EXERCISE MATERIAL: Begin

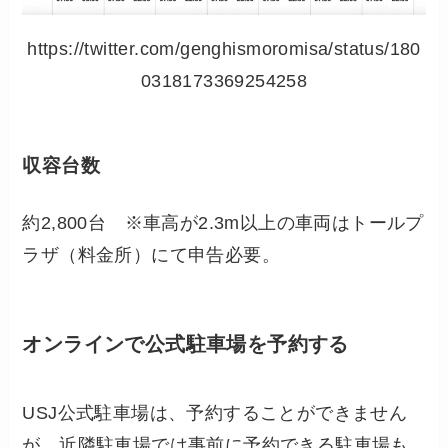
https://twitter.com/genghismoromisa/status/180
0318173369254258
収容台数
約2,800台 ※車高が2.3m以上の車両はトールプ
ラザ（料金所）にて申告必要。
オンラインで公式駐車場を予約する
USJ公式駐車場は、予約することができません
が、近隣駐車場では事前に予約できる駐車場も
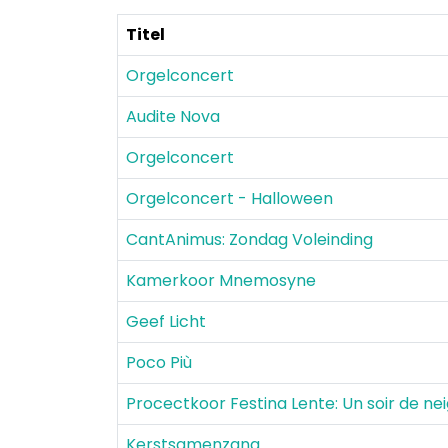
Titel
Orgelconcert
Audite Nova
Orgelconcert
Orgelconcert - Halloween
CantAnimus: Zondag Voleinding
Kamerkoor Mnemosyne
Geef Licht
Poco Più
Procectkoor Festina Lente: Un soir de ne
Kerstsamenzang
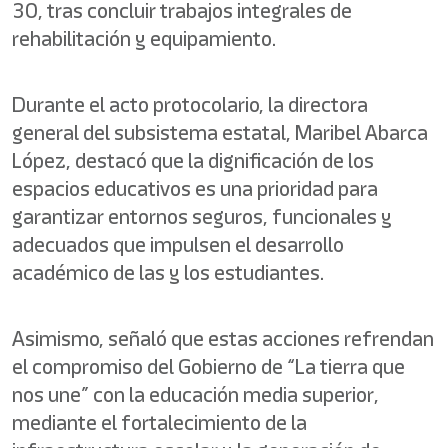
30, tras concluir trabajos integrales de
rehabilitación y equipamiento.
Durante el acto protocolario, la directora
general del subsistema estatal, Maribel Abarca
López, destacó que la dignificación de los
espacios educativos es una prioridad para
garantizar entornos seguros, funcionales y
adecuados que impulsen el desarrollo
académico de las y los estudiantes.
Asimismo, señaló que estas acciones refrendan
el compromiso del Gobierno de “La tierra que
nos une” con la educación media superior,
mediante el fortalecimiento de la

EXERCISE MATERIAL: End
EXERCISE MATERIAL: Begin

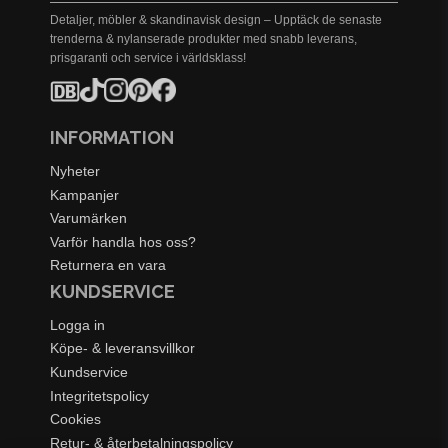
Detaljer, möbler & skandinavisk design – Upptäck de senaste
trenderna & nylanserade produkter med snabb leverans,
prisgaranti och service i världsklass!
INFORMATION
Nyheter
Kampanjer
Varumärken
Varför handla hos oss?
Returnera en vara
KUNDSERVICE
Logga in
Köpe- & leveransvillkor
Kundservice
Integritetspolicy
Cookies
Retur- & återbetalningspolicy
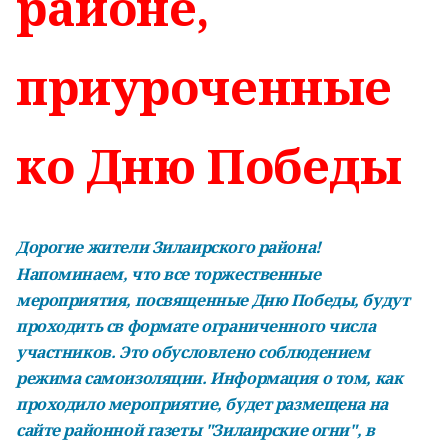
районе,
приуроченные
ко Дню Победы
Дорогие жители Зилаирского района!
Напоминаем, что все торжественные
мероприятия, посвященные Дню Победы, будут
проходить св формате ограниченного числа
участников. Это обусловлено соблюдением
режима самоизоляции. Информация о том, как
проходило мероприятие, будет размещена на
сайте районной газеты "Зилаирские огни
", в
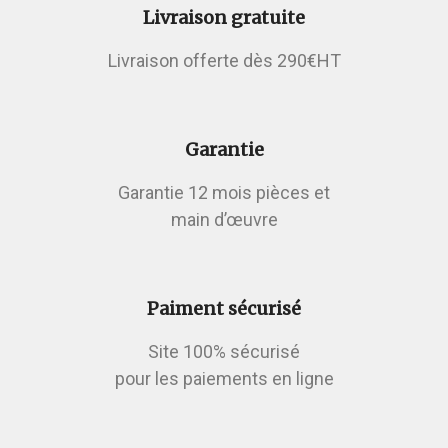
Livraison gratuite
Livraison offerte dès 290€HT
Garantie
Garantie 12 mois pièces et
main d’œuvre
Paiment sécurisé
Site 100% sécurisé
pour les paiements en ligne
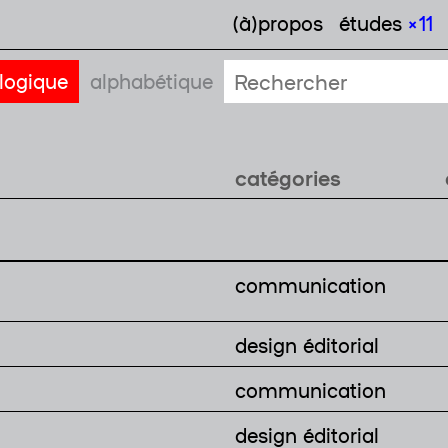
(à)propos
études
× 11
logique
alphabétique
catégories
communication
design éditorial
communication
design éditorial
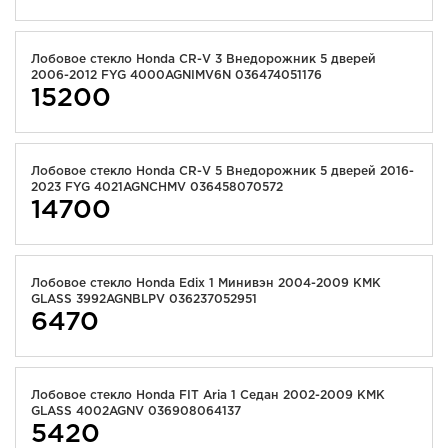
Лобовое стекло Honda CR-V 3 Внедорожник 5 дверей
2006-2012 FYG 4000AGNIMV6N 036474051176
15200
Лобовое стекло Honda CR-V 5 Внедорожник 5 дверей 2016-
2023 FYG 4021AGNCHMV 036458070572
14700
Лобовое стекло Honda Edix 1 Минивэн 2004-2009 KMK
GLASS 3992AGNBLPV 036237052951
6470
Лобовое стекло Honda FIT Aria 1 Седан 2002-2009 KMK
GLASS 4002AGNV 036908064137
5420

EXERCISE MATERIAL: End

TASK BRIEF – When the entries above show the word "Livraison" in a line, copy that line out.

RESULT OF THIS TASK –
Livraison gratuite
Livraison offerte dès 290€HT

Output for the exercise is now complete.